I feel the blood invade my cheeks. “But does that justify what he’s done?”
There’s rather more of this than is good for the book, although Snodin is a marvellously resourceful and energetic storyteller. Oddly (or maybe not so), that energy shows to best advantage in the extensive scenes that have nothing to do with Iago – huge chunks of this book constitute an excellent and shrewd fictional account of Renaissance Venice, so much so that I kept hoping our author would simply forget to return to his bedraggled little group of fugitives. Those hopes are dashed – we keep going back to hapless Gentile and trumpet-blaring beast-man Iago, with his entirely unconvincing need for understanding:
“You think I am Satan?”
“It’s crossed my mind more than once that you might be.”
He laughs, or rather cackles, quite loudly, like some stage villain, so that Francheschina looks up from her hunting. He bares his teeth at her, growling. Predictably, she recoils too and freezes in momentary dread. He curls his fingers inward so that his hands are claws and strikes at the air. She giggles uncertainly. “You and all the world,” he says to me. He hauls himself up with some distress, holding onto his thighs as he does so. “Let it be known, then, that I am not,” he murmurs. “Does the devil bleed like a man? Does he know pain like a man?”

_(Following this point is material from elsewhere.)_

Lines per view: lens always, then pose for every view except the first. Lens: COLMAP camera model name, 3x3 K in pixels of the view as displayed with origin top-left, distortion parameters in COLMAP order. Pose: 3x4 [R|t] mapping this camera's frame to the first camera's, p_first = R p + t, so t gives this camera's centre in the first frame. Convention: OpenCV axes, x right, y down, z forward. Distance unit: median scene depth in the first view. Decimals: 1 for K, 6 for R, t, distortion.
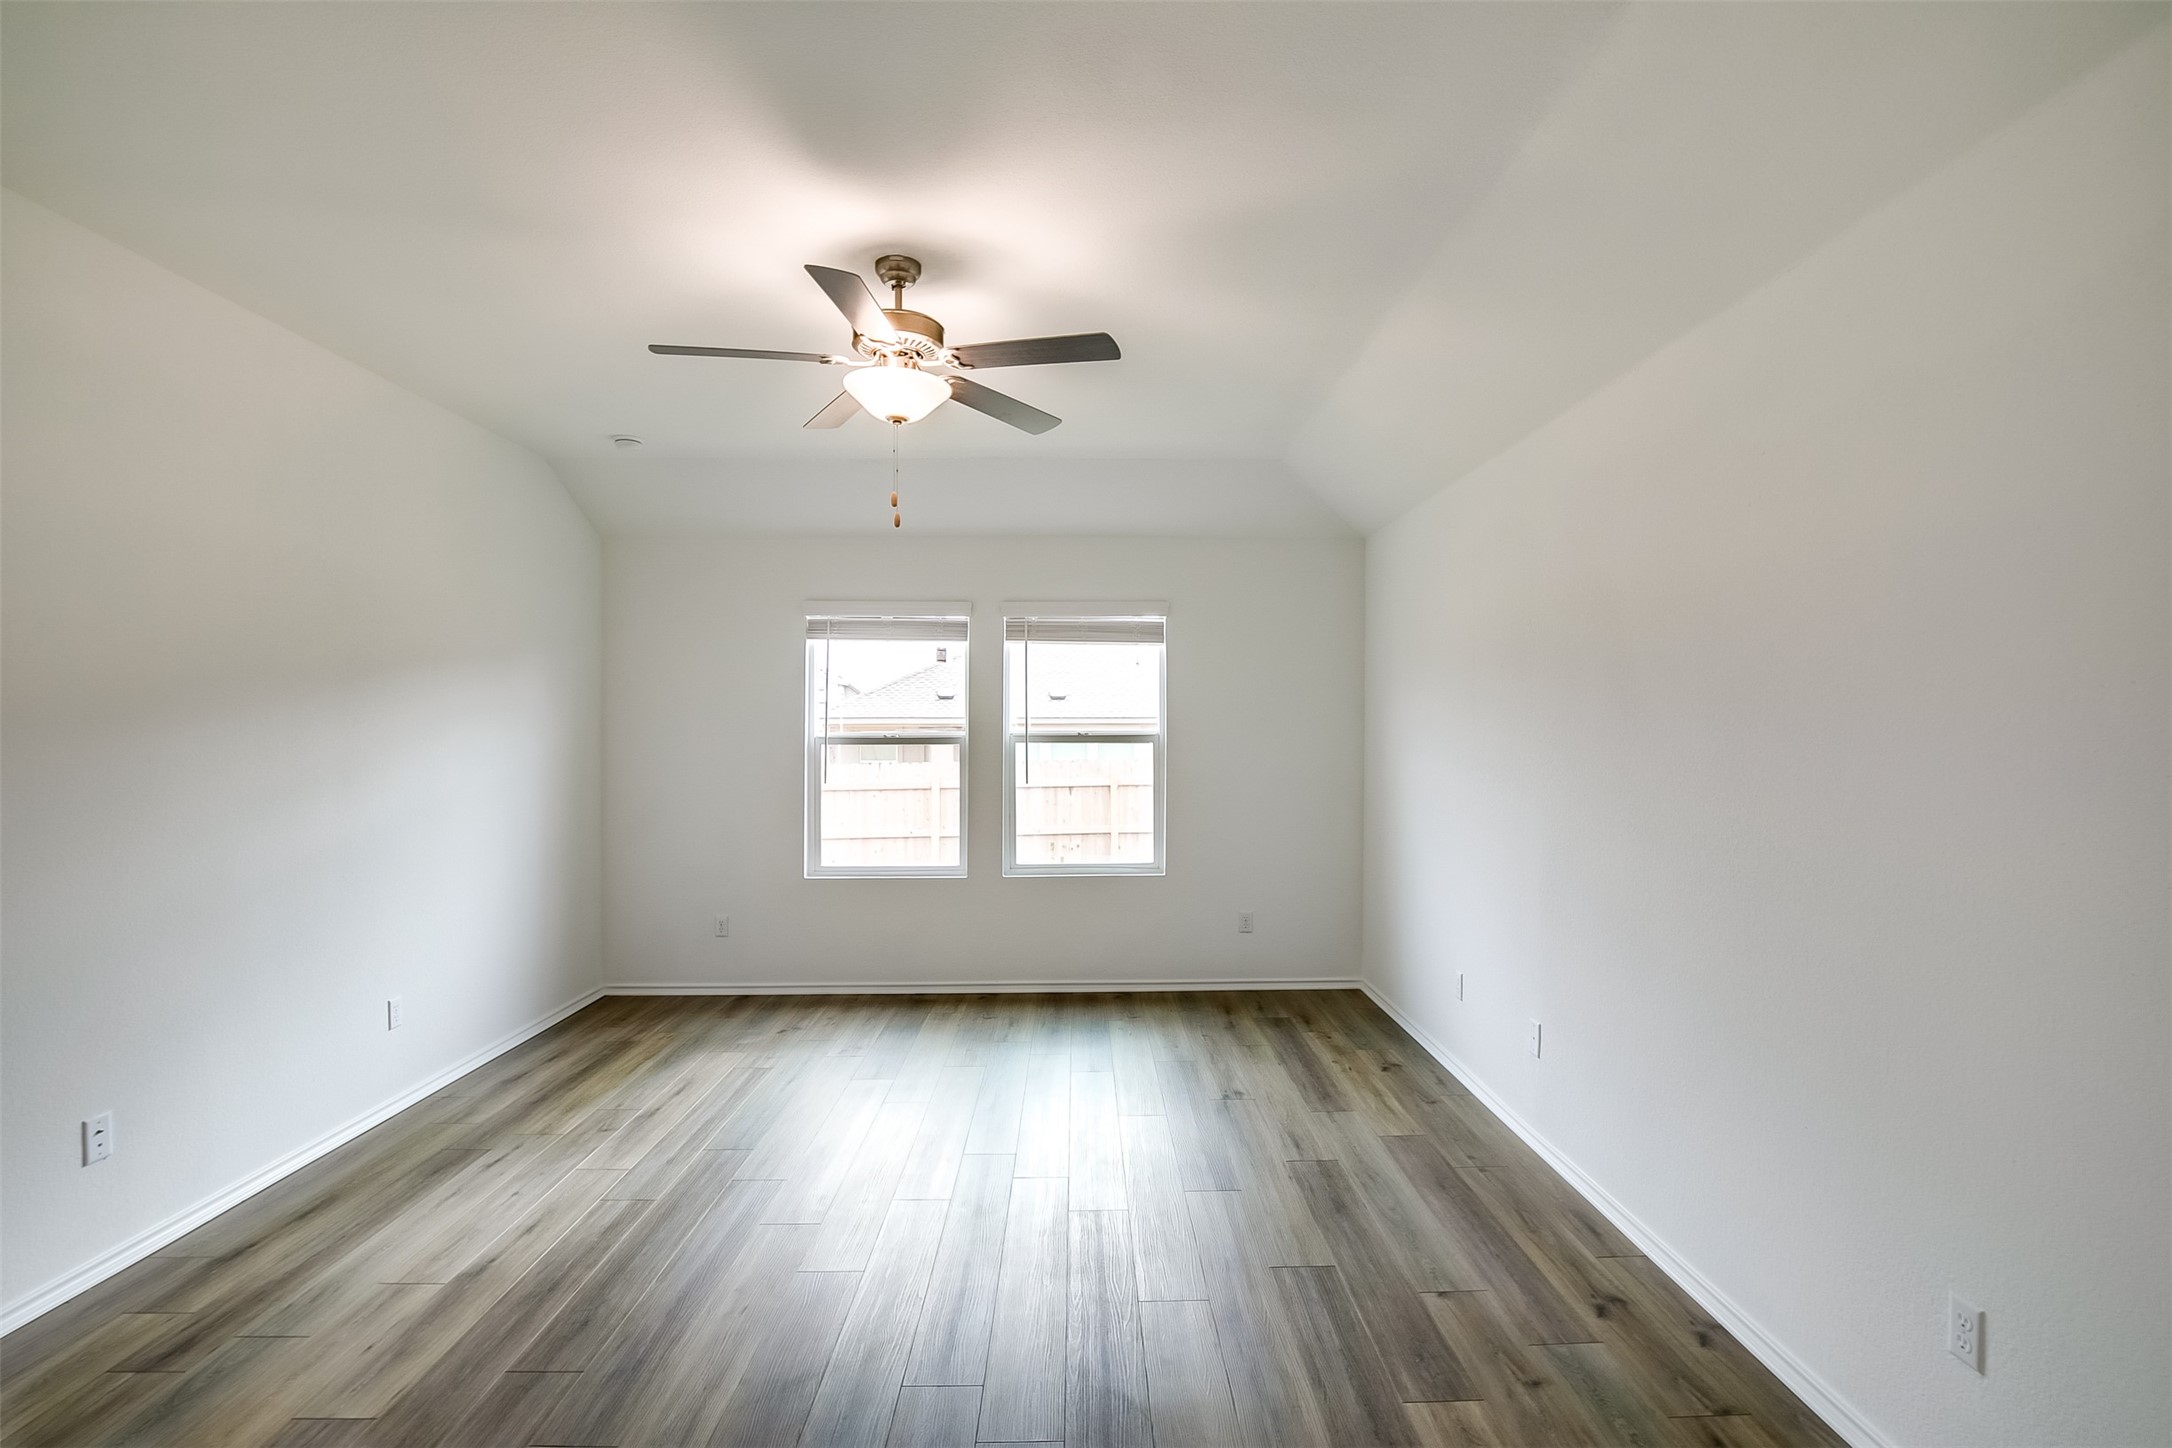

Then he roars, as if not caring who hears, to all the world in fact, so that his bellows reverberate about the hills and valleys. “I am not the devil. I am a man!”
Readers might be more tempted to believe him if Snodin hadn’t stressed repeatedly that when rations run short on the road, Iago is happy to slurp down live snakes and toads. Like everything else about this version of the character, it’s a misstep – Caliban in doublet and hose. We never care what happens to this protesting Iago, and we never feel anything but impatient irritation at his new collection of dupes. That the novel as a whole can survive these flaws and still manage to entertain is a minor miracle, and Snodin is ultimately to be congratulated.
Congratulated, and encouraged to take a couple of years and give us the greatest historical novel about Venice ever written. And a personal note to the author: if you put bloomin’ Shylock in that novel, I’ll egg your house.